The Company acknowledges that:

 

   

the Company is responsible for the adequacy and accuracy of the disclosure in the filing;

 

   

Staff comments or changes to disclosure in response to Staff comments do not foreclose the Commission from taking any action with respect to the filing; and

 

   

the Company may not assert Staff comments as a defense in any proceeding initiated by the Commission or any person under the federal securities laws of the United States.

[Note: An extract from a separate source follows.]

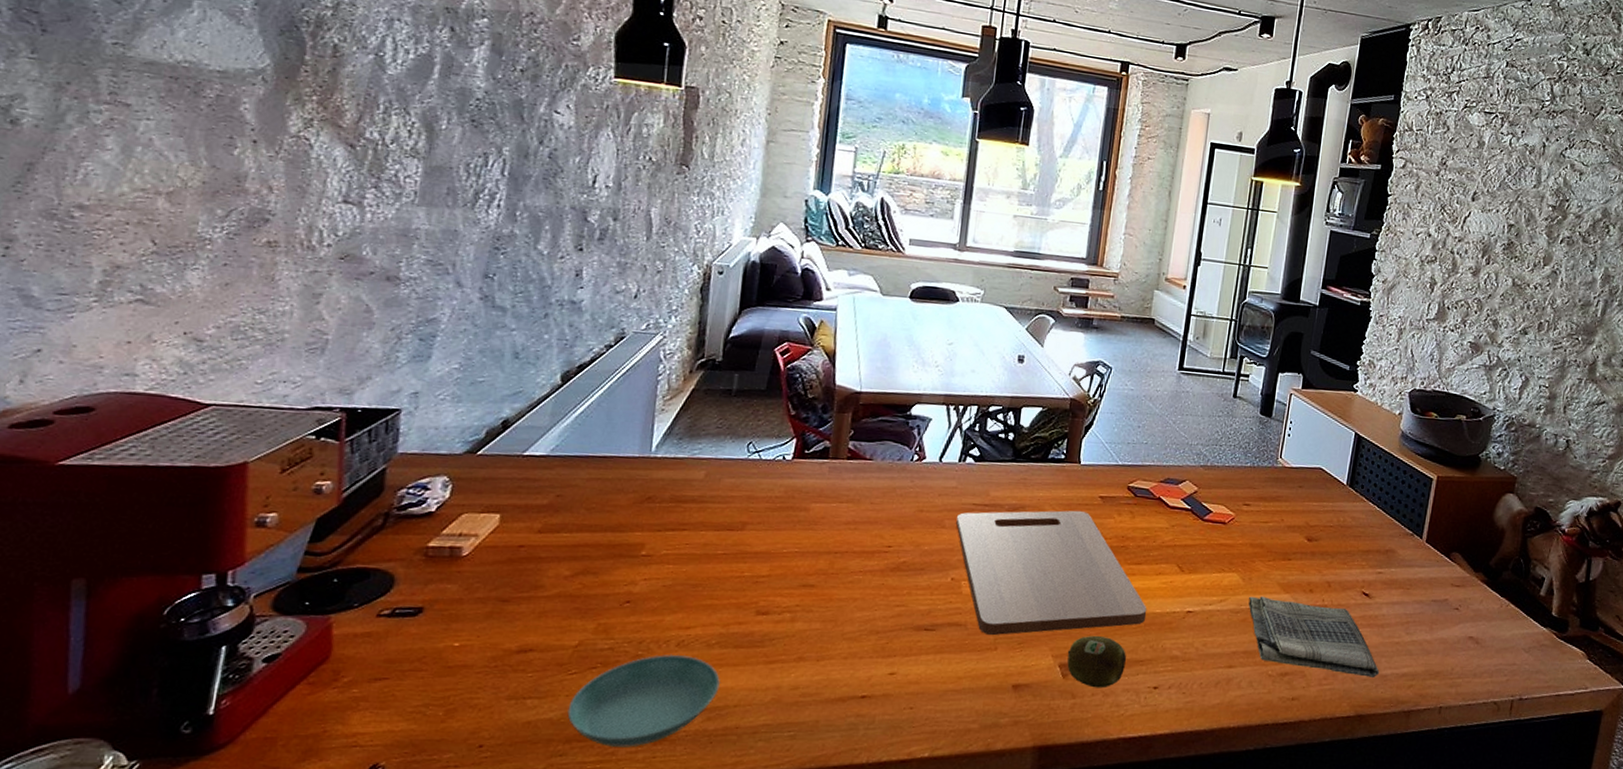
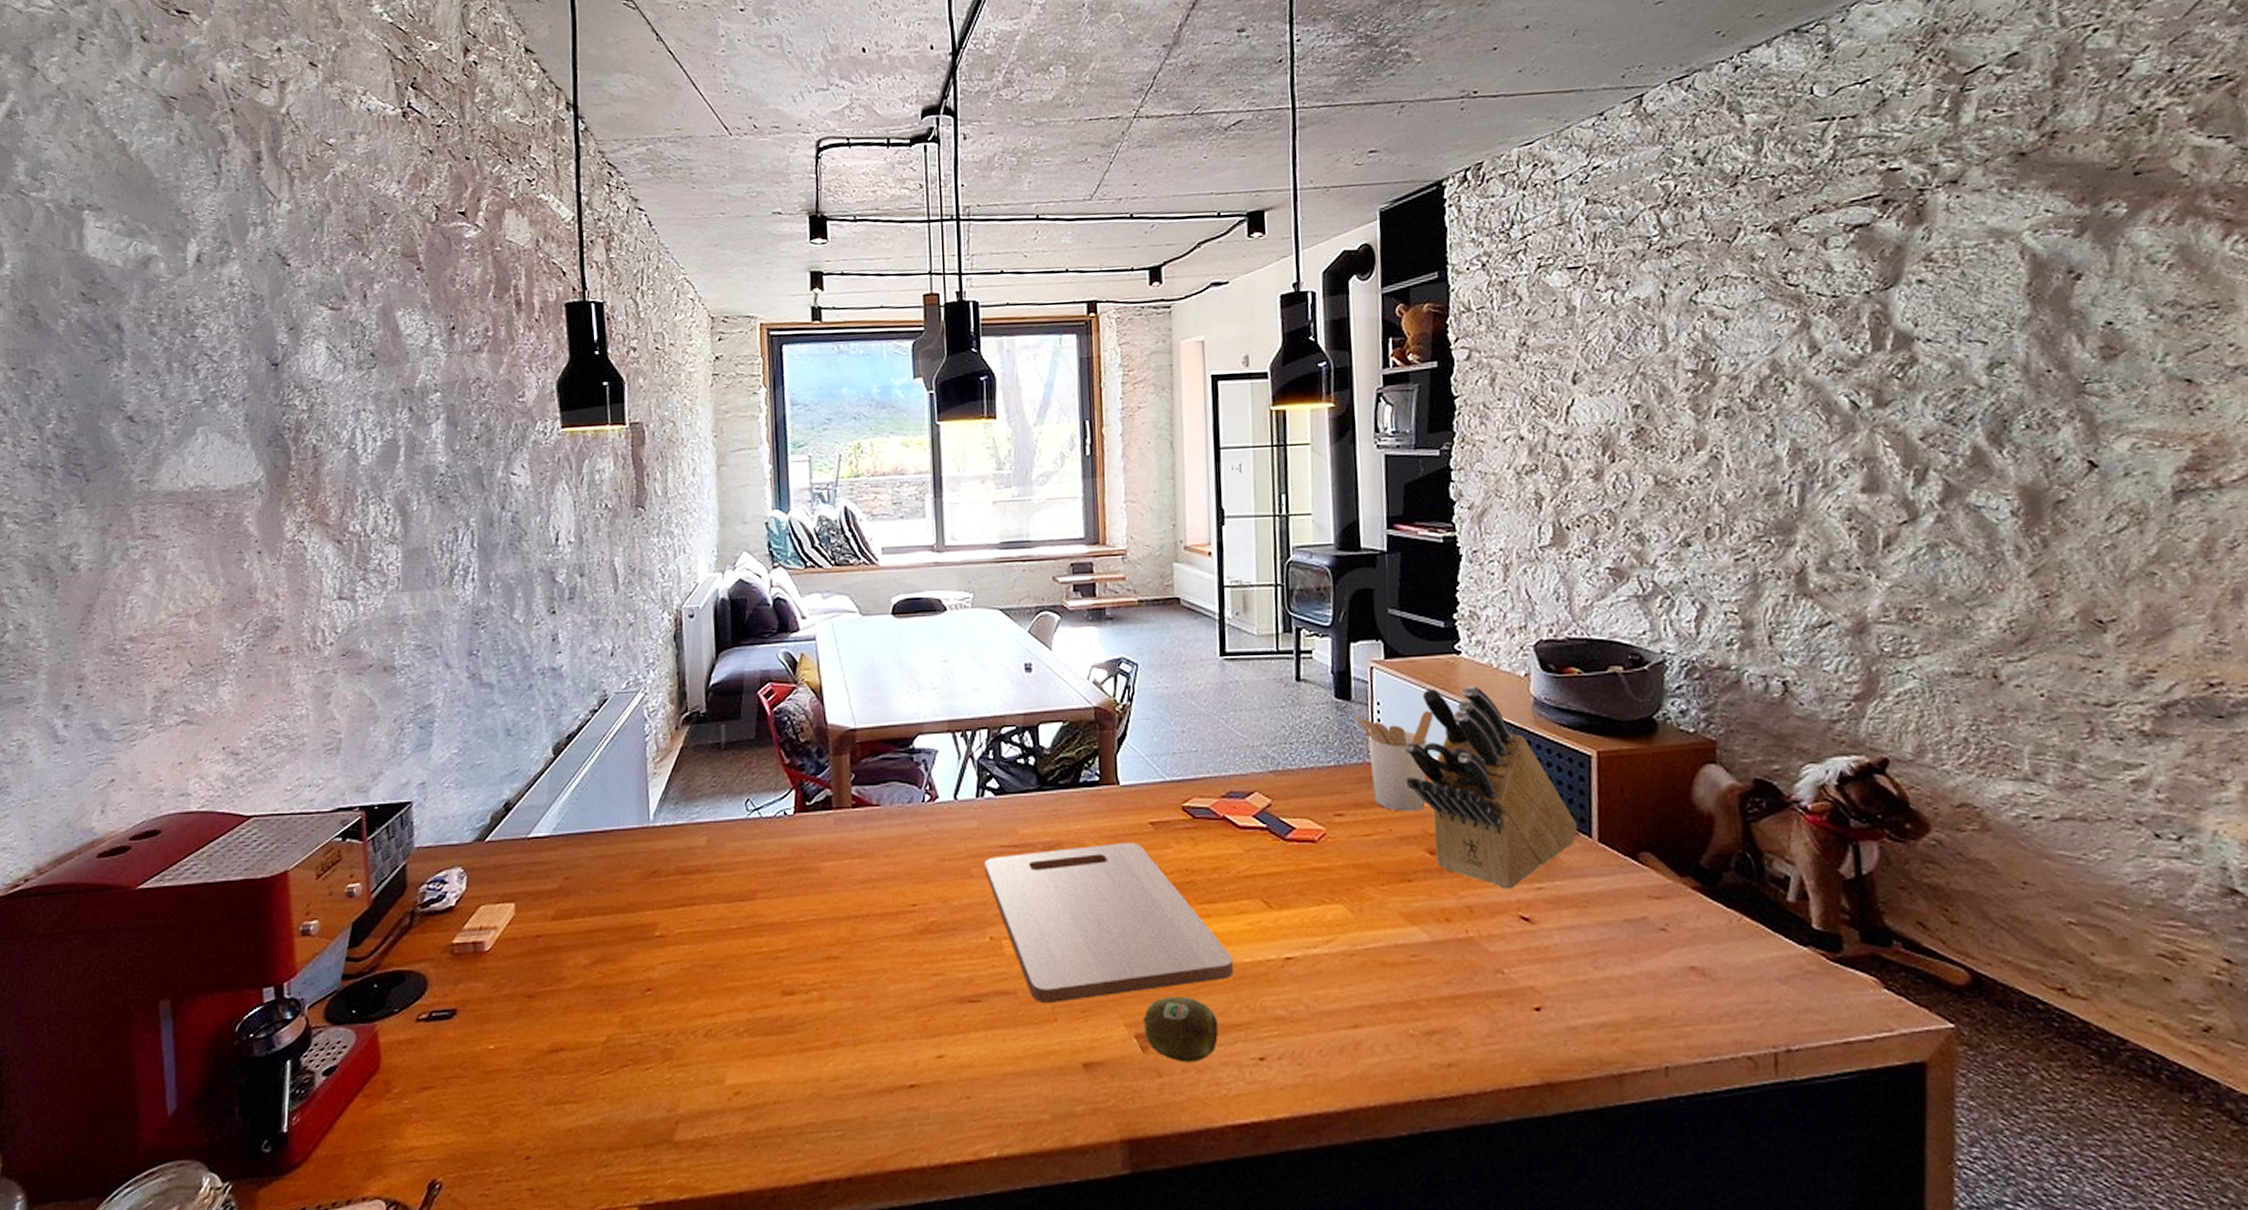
saucer: present [567,654,721,748] -> none [606,1046,756,1155]
dish towel: present [1248,596,1380,677] -> none [1364,931,1566,1031]
utensil holder: none [1273,429,1330,508] -> present [1356,710,1434,812]
knife block: none [1300,415,1415,572] -> present [1404,685,1579,890]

If you have any questions with respect to the foregoing, please do not hesitate to call me at (405) 242-4408 or Seth Molay of Akin Gump Strauss Hauer & Feld LLP at (214) 969-4780.

 

Sincerely,

/s/ Michael G. Moore

Michael G. Moore

Vice President and Chief Financial Officer

 

cc: Seth R. Molay, P.C.


United States Securities and Exchange Commission

October 19, 2012

Page 4

 

Schedule A

Proposed Revised Disclosure

 

1. In response to the Staff’s prior comment 2, the last paragraph of Note 10—Commitments and Contingencies relating to other litigation matters that have not been specifically identified by the Company will be deleted in the Company’s Quarterly Report on Form 10-Q for the quarter ending September 30, 2012 and replaced with the following:

“The Company has been named as a defendant in various other lawsuits related to its business. In each such case, management has determined that the possibility of loss is remote. The resolution of these matters is not expected to have a material adverse effect on the Company financial condition or results of operations in future periods.”

 

2. The Company intends to include the following disclosure in response to the Staff’s prior comments 3 and 4 under Part II—Item 5—Other Information in its Quarterly Report on Form 10-Q for the quarter ending September 30, 2012:

“In our Annual Report on Form 10-K for the year ended December 31, 2011 filed with the SEC on February 27, 2012, we reported in Note 20—Supplemental Information on Oil and Gas Exploration and Production Activities on page F-31 the total negative revisions of 4,991 MBOE in our 2011 proved reserves from prior year reserve estimates. Of these revisions, approximately 41% was attributable to the drilling of our proved undeveloped reserves, or PUDs, during 2011, which resulted in one PUD well proving to be nonproductive and certain other PUD wells not having as many productive intervals as had been estimated in our 2010 year-end report based on our historical experience, and approximately 8% was attributable to ethane takeaway issues in our Permian Basin fields relating to the current excess supply of ethane as a result of the increased drilling activity in the Permian Basin. The inability to market the ethane resulted in a lower natural gas liquids yield per well and reduced BOEs for reserve reporting purposes. The balance of the downward revisions in 2011 was primarily attributable to a change in a booking methodology used by our new petroleum engineers in the Permian Basin fields and an adjustment made with respect to our East Hackberry field. Specifically, the 2011 reserve report prepared by Ryder Scott Company, L.P., or Ryder Scott, for our Permian Basin properties assigned PUDs only in close proximity to seasoned production. The prior reports for our Permian Basin properties were prepared by Pinnacle Energy Services, LLC, or Pinnacle, and utilized a methodology consistent with large resource basins where geologic risk is minimal. The methodology utilized by Pinnacle typically results in a greater number of PUD locations than the “close proximity” method used by Ryder Scott. There was also a shift of 469 MBOE from proved to probable reserves made by Ryder Scott in one prospect area in the Permian Basin where existing well performance declined more quickly than originally projected. Locations in this area were moved to the probable reserve category until more production history is obtained to confirm the economic viability of the area. The downward revisions in 2011 reserves attributable to our East Hackberry field were made by Netherland, Sewell & Associates, Inc. because the well performance for our prior year’s drilling program declined more quickly than originally projected.